By Joshua Robinson –
Research by Final Duties, the UK’s most experienced probate brokers, reveals that more people died in the week leading up to Christmas compared to any other week of the year in 2022, with December also accounting for another of 2022’s most deadly weeks of the year.
Final Duties analysed weekly death rates in England and Wales for all 52 weeks of last year and how this weekly rate compared to the average death rate seen over the year.
The data reveals that in 2022, an average of 11,094 people died each week across England and Wales.
However, in the week ending 23rd December, 14,530 people passed away. This death rate is 31% higher than the 2022 weekly average.
The week ending on the 16th December saw the sixth-highest number of weekly deaths, with 12,389 recorded deaths sitting 11.7% above the average weekly death rate for the year.
Why is December So Deadly?
There are several potential reasons as to why the number of deaths is higher in the run-up to the Christmas period.
Firstly is the issue of colder weather which can be particularly dangerous for the elderly. Not only can cold be a contributing factor, but icy conditions can also lead to more accidents outside of the home.
It’s also likely that mental health issues, such as depression caused by loneliness, are heightened at this time of year.
Furthermore, the festive period often sees people travelling more than usual, either to visit family or do some Christmas shopping, which puts more traffic on the roads and can increase the danger for both road users and pedestrians alike.
Another factor could be the increased rate of drinking and partying at this time of year which increases the chance of fights, altercations and other alcohol-influenced incidents.
Beware of January:
Sadly, the situation doesn’t get much better after Christmas with January accounting for four of the ten most deadly weeks seen in 2022.
The week ending 14th January was the second-most deadly week of the year, with 13,311 recorded deaths in 2022 – sitting 20% above the weekly average for the year.
The following weeks from January were ranked:
- The week ending 21st January (12,776) ranked 3rd most deadly week of 2022.
- The 28th January (12,401) ranked 5th most deadly week of 2022.

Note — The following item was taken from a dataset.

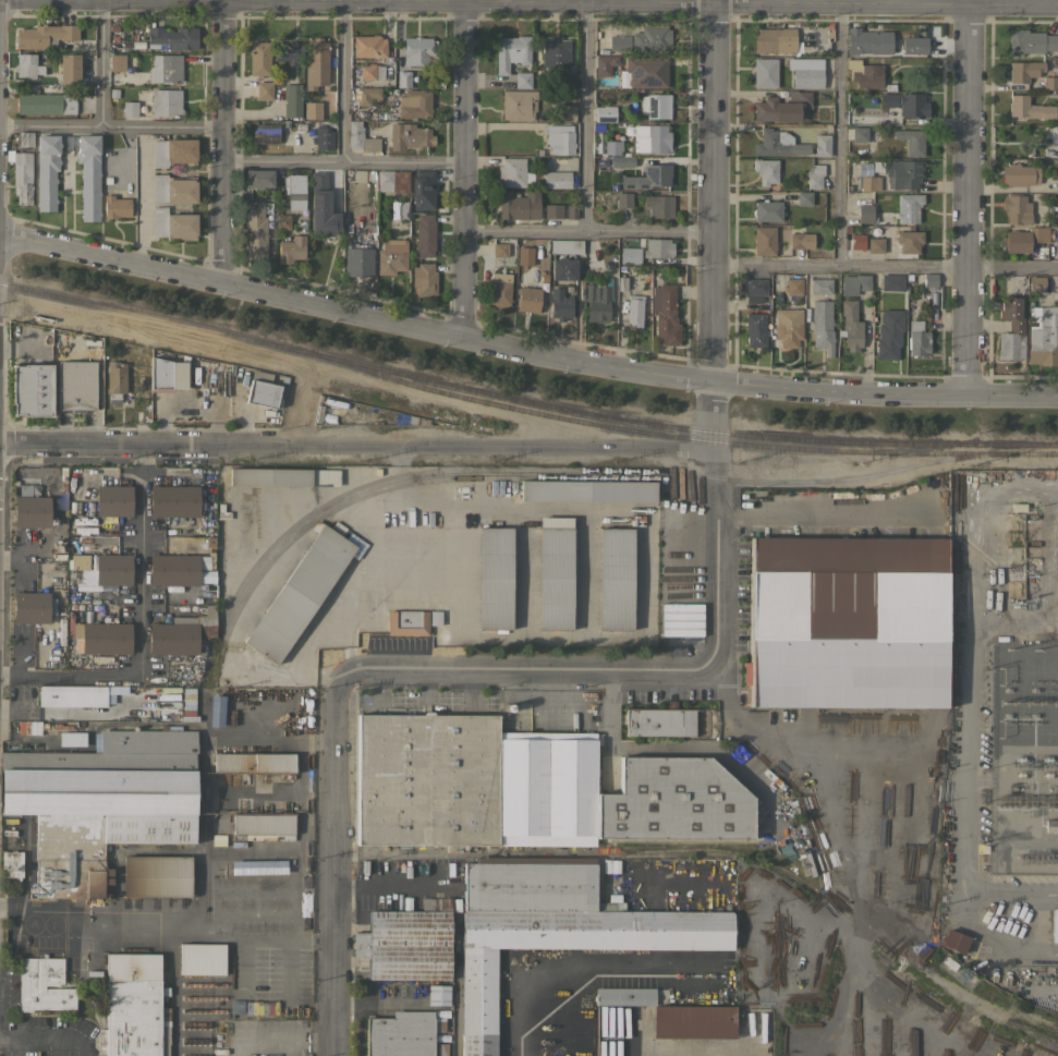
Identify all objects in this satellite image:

- The 7th January (12,262) ranked as the 7th most deadly week of 2022.
Advice for Staying Safe this Christmas:
To stay safe this Christmas, and to help friends, neighbours, and loved ones stay safe as well, there are several things that can be done.

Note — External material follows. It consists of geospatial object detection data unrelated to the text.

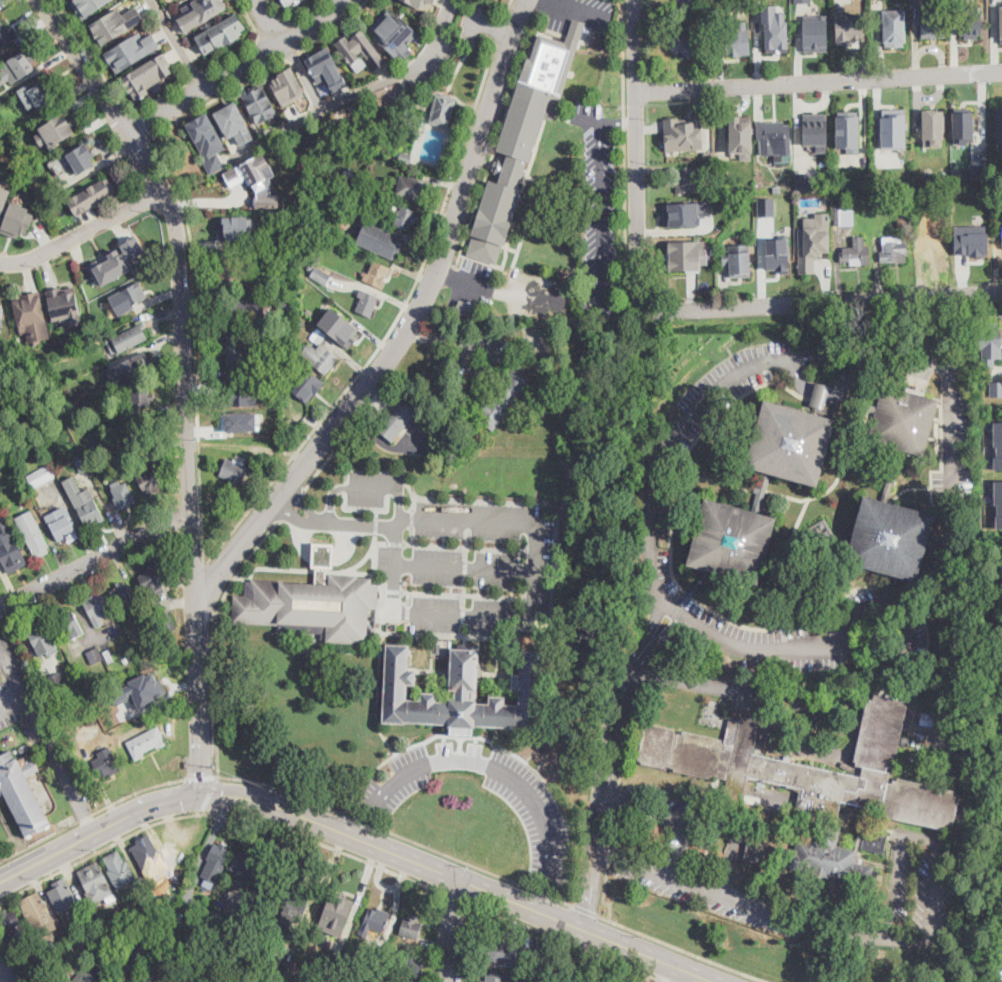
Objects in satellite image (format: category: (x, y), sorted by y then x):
road: (543, 0)
building: (287, 1)
building: (431, 1)
building: (683, 1)
building: (807, 1)
building: (417, 2)
building: (88, 6)
road: (509, 7)
road: (278, 10)
road: (573, 11)
building: (800, 11)
building: (200, 12)
road: (307, 13)
parking lot: (474, 20)
building: (116, 22)
road: (267, 22)
building: (1000, 22)
road: (491, 25)
building: (929, 25)
building: (775, 26)
building: (848, 26)
building: (968, 26)
building: (894, 27)
road: (335, 28)
road: (271, 29)
road: (500, 29)
building: (221, 33)
road: (299, 33)
building: (5, 34)
building: (395, 34)
building: (812, 36)
building: (734, 40)
building: (683, 43)
road: (177, 44)
road: (251, 45)
building: (131, 49)
building: (360, 49)
road: (292, 54)
road: (91, 55)
building: (22, 64)
road: (239, 68)
building: (326, 68)
building: (146, 75)
road: (302, 75)
road: (197, 76)
road: (452, 76)
road: (819, 81)
building: (287, 86)
road: (351, 94)
building: (37, 95)
road: (158, 98)
road: (215, 100)
building: (259, 103)
building: (442, 109)
building: (1000, 115)
road: (617, 121)
building: (234, 122)
building: (966, 125)
road: (136, 126)
building: (933, 127)
building: (55, 129)
building: (815, 130)
building: (892, 130)
building: (683, 132)
building: (848, 132)
building: (740, 134)
building: (206, 135)
building: (523, 137)
building: (774, 137)
building: (709, 154)
road: (624, 155)
building: (404, 156)
road: (637, 156)
building: (685, 158)
building: (81, 159)
building: (979, 161)
building: (360, 173)
building: (803, 179)
building: (976, 179)
building: (257, 180)
building: (866, 181)
building: (243, 182)
building: (690, 182)
building: (412, 187)
building: (736, 190)
building: (777, 190)
building: (100, 191)
building: (3, 194)
road: (599, 204)
building: (766, 206)
building: (684, 212)
building: (65, 216)
building: (843, 216)
building: (922, 216)
building: (405, 218)
building: (17, 219)
building: (902, 220)
building: (231, 229)
road: (81, 232)
road: (178, 238)
building: (379, 239)
building: (813, 239)
building: (932, 242)
building: (972, 243)
building: (893, 250)
building: (856, 252)
building: (686, 254)
building: (777, 254)
building: (737, 259)
building: (113, 266)
building: (228, 274)
building: (376, 274)
building: (321, 275)
parking lot: (473, 281)
road: (491, 289)
parking lot: (533, 293)
building: (134, 294)
road: (821, 302)
building: (329, 303)
building: (366, 303)
building: (283, 304)
building: (64, 306)
building: (243, 308)
road: (613, 308)
building: (467, 309)
building: (498, 310)
building: (31, 316)
building: (1, 317)
building: (299, 322)
building: (100, 325)
building: (339, 327)
road: (929, 327)
road: (407, 331)
building: (129, 336)
building: (995, 340)
road: (457, 342)
building: (234, 350)
building: (320, 353)
building: (1000, 354)
building: (275, 359)
building: (129, 369)
building: (308, 384)
road: (846, 387)
building: (996, 388)
building: (820, 391)
building: (241, 393)
building: (140, 397)
building: (497, 399)
road: (953, 414)
parking lot: (953, 417)
building: (397, 420)
building: (241, 421)
building: (1, 436)
building: (288, 438)
parking lot: (416, 440)
road: (384, 441)
building: (997, 443)
building: (81, 465)
road: (322, 465)
building: (234, 470)
building: (41, 476)
building: (149, 481)
building: (807, 481)
road: (365, 486)
road: (412, 493)
building: (123, 495)
road: (258, 497)
building: (83, 501)
building: (997, 502)
road: (292, 504)
road: (551, 504)
building: (949, 504)
road: (365, 508)
road: (376, 512)
road: (412, 516)
road: (336, 520)
road: (375, 524)
building: (62, 525)
building: (821, 532)
road: (410, 533)
building: (32, 534)
road: (380, 540)
road: (394, 541)
road: (466, 542)
road: (464, 545)
building: (10, 549)
building: (320, 553)
road: (319, 554)
parking lot: (452, 556)
road: (362, 560)
road: (94, 561)
road: (465, 564)
road: (193, 565)
road: (464, 566)
road: (322, 569)
building: (320, 574)
building: (154, 577)
road: (383, 583)
road: (391, 588)
road: (463, 589)
road: (462, 592)
building: (122, 595)
road: (408, 596)
building: (308, 604)
building: (97, 609)
road: (408, 611)
road: (381, 613)
road: (462, 613)
building: (164, 614)
road: (532, 619)
road: (690, 621)
building: (69, 624)
road: (380, 626)
road: (406, 626)
road: (461, 628)
road: (465, 635)
road: (214, 637)
building: (42, 639)
road: (323, 648)
building: (165, 653)
building: (95, 656)
building: (109, 656)
building: (132, 657)
building: (126, 660)
road: (9, 668)
building: (57, 682)
building: (102, 686)
building: (146, 689)
road: (9, 690)
building: (96, 690)
building: (465, 693)
road: (377, 694)
building: (95, 702)
road: (201, 704)
road: (818, 707)
building: (83, 709)
building: (932, 720)
parking lot: (36, 721)
road: (627, 732)
building: (146, 742)
building: (905, 742)
road: (498, 745)
road: (48, 747)
building: (107, 763)
road: (614, 765)
road: (496, 766)
traffic signals: (204, 771)
road: (202, 776)
building: (813, 788)
building: (22, 792)
road: (210, 794)
traffic signals: (223, 794)
road: (617, 794)
traffic signals: (181, 798)
road: (100, 807)
road: (217, 812)
road: (677, 813)
road: (791, 813)
building: (775, 815)
parking lot: (661, 818)
road: (88, 819)
parking lot: (542, 820)
road: (366, 823)
road: (613, 823)
building: (774, 825)
road: (332, 828)
road: (99, 829)
road: (397, 834)
road: (918, 835)
road: (608, 852)
building: (148, 853)
building: (216, 861)
road: (729, 861)
building: (243, 865)
building: (119, 871)
building: (96, 884)
road: (386, 886)
building: (265, 889)
road: (361, 892)
road: (603, 893)
parking lot: (713, 894)
building: (62, 897)
road: (454, 898)
parking lot: (911, 899)
road: (545, 901)
road: (520, 904)
building: (293, 907)
road: (585, 909)
road: (766, 912)
building: (336, 913)
building: (38, 914)
building: (179, 914)
building: (374, 921)
building: (9, 924)
building: (108, 924)
building: (411, 927)
building: (111, 929)
road: (452, 929)
building: (219, 933)
building: (50, 938)
road: (567, 942)
building: (399, 946)
building: (141, 947)
building: (199, 947)
building: (250, 947)
road: (684, 949)
building: (502, 951)
building: (106, 955)
road: (647, 956)
road: (828, 958)
building: (373, 963)
building: (157, 966)
building: (288, 969)
building: (338, 969)
road: (6, 972)
building: (407, 972)
building: (81, 976)
building: (263, 976)
building: (496, 978)
building: (576, 979)
building: (107, 981)
building: (114, 981)
building: (279, 981)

Make sure to check in on any elderly or vulnerable friends or neighbours who might struggle in the cold weather. Visit them and make sure the house is warm and they’re generally able to prepare food and protect themselves against the elements.
When travelling, allow plenty of time to reach your destination. The risk of traffic accidents rises when people are in a rush, so have patience on the roads.
It’s also important to make sure cars are up to the job of driving in cold, adverse weather conditions. So it may be worth getting it checked by a professional, especially when undergoing a long journey to see friends or family this Christmas.
When attending Christmas parties, watch your alcohol intake, as well as that of those around you. Do not drink and drive under any circumstances, and respond to any drunken aggression from others by quietly and politely walking away.
Finally, when experiencing any signs of depression or heightened anxiety around the festive period, there is support available, such as the Samaritans, Support Line and the NHS has an abundance of resources to help.
Managing Director of Final Duties, Jack Gill, commented: “Nobody wants to think about death at Christmas. It’s meant to be a time of joy and celebration. But we can’t ignore the fact that there is traditionally a high death rate that comes at this time of year.”
“By acknowledging it, we can take precautions against it by considering our behaviour and choices carefully, especially when travelling and partying. And we can also keep an eye on our neighbours, ensuring we are there for each other at what can be a truly difficult time for so many.”